Borsuk lived and worked in Warsaw, hence the name of one of the fundamental examples of the area, the Warsaw circle. It is a compact subset of the plane produced by "closing up" a topologist's sine curve with an arc. The homotopy groups of the Warsaw circle are all trivial, just like those of a point, and so any map between them induces a weak homotopy equivalence. However the two spaces are not homotopy equivalent. So by the Whitehead theorem, the Warsaw circle does not have the homotopy type of a CW complex.
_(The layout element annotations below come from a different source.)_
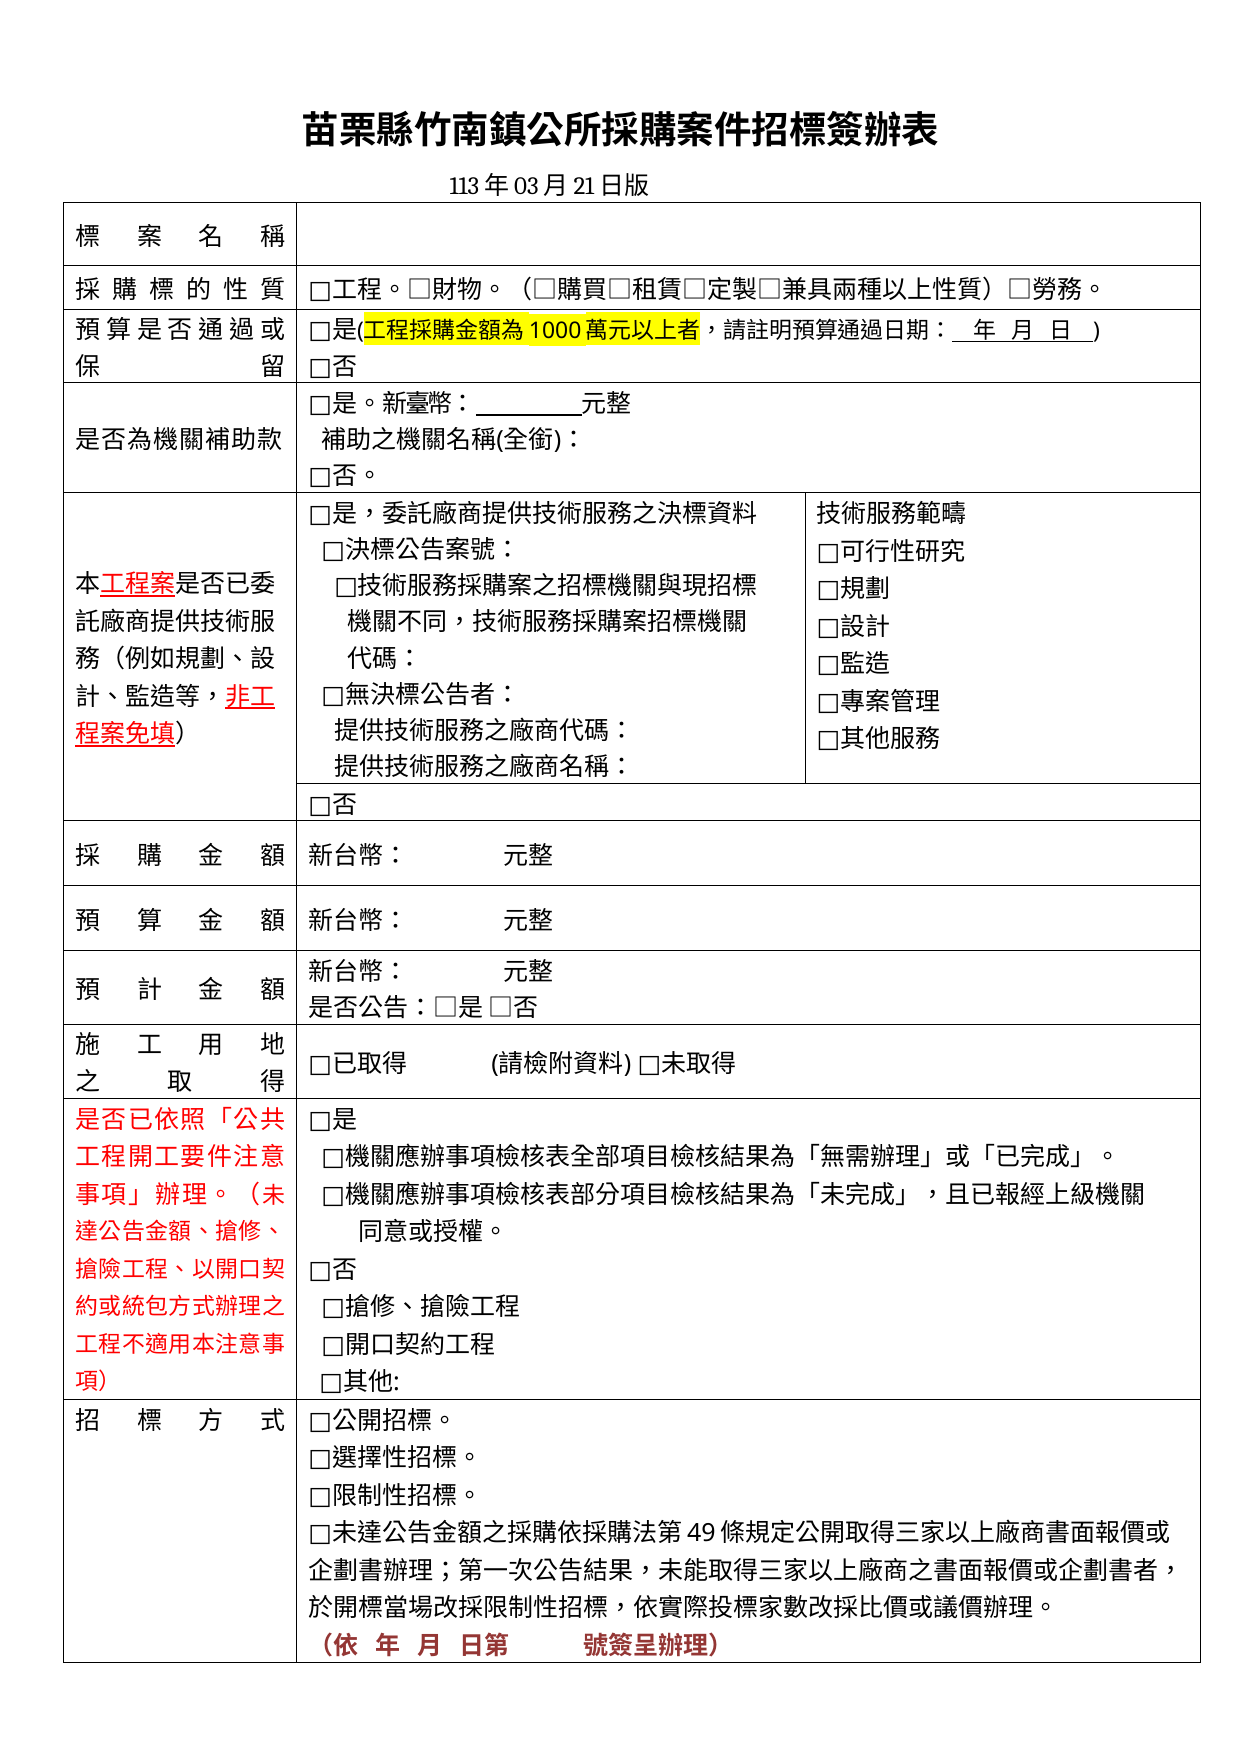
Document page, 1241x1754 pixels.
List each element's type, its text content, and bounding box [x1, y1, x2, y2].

table_cell □已取得 (請檢附資料) □未取得 [297, 1025, 1200, 1097]
table_header 標案名稱 [64, 203, 296, 265]
table_cell □是(工程採購金額為1000萬元以上者，請註明預算通過日期： 年 月 日 ) □否 [297, 310, 1200, 382]
table_cell 是否已依照「公共工程開工要件注意事項」辦理。（未達公告金額、搶修、搶險工程、以開口契約或統包方式辦理之工程不適用本注意事項） [64, 1099, 296, 1398]
table_cell 技術服務範疇 □可行性研究 □規劃 □設計 □監造 □專案管理 □其他服務 [806, 493, 1200, 783]
table_cell 預算金額 [64, 886, 296, 950]
table_cell 採購金額 [64, 821, 296, 885]
table_cell □是。新臺幣： 元整 補助之機關名稱(全銜)： □否。 [297, 383, 1200, 492]
table_cell 新台幣： 元整 [297, 821, 1200, 885]
table_cell 招標方式 [64, 1400, 296, 1662]
table_cell 新台幣： 元整 [297, 886, 1200, 950]
text 苗栗縣竹南鎮公所採購案件招標簽辦表 [75, 89, 1165, 164]
table_cell 預算是否通過或 保留 [64, 310, 296, 382]
table_cell □是，委託廠商提供技術服務之決標資料 □決標公告案號： □技術服務採購案之招標機關與現招標 機關不同，技術服務採購案招標機關 代碼： □無決標公告者： 提供技術服務之廠商代碼： 提供技術服務之廠商名稱： [297, 493, 805, 783]
text 113年03月21日版 [75, 164, 1165, 202]
table_cell 是否為機關補助款 [64, 383, 296, 492]
table_cell □否 [297, 784, 1200, 820]
table_cell 預計金額 [64, 951, 296, 1024]
table_header [297, 203, 1200, 265]
table_cell □工程。□財物。（□購買□租賃□定製□兼具兩種以上性質）□勞務。 [297, 266, 1200, 309]
table_cell □公開招標。 □選擇性招標。 □限制性招標。 □未達公告金額之採購依採購法第49條規定公開取得三家以上廠商書面報價或企劃書辦理；第一次公告結果，未能取得三家以上廠商之書面報價或企劃書者，於開標當場改採限制性招標，依實際投標家數改採比價或議價辦理。 （依 年 月 日第 號簽呈辦理） [297, 1400, 1200, 1662]
table_cell 施工用地 之取得 [64, 1025, 296, 1097]
table_cell 本工程案是否已委託廠商提供技術服務（例如規劃、設計、監造等，非工程案免填） [64, 493, 296, 820]
table_cell □是 □機關應辦事項檢核表全部項目檢核結果為「無需辦理」或「已完成」。 □機關應辦事項檢核表部分項目檢核結果為「未完成」，且已報經上級機關 同意或授權。 □否 □搶修、搶險工程 □開口契約工程 □其他: [297, 1099, 1200, 1398]
table_cell 採購標的性質 [64, 266, 296, 309]
table_cell 新台幣： 元整 是否公告：□是 □否 [297, 951, 1200, 1024]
Borsuk's shape theory was generalized onto arbitrary (non-metric) compact spaces, and even onto general categories, by Włodzimierz Holsztyński in year 1968/1969, and published in Fund. Math. 70 , 157–168, y.1971 (see Jean-Marc Cordier, Tim Porter, (1989) below). This was done in a continuous style, characteristic for the Čech homology rendered by Samuel Eilenberg and Norman Steenrod in their monograph Foundations of Algebraic Topology. Due to the circumstance[ clarification needed ], Holsztyński's paper was hardly noticed, and instead a great popularity in the field was gained by a later paper by Sibe Mardešić and Jack Segal, Fund. Math. 72, 61–68, y.1971. Further developments are reflected by the references below, and by their contents.
For some purposes, like dynamical systems, more sophisticated invariants were developed under the name strong shape. Generalizations to noncommutative geometry, e.g. the shape theory for operator algebras have been found.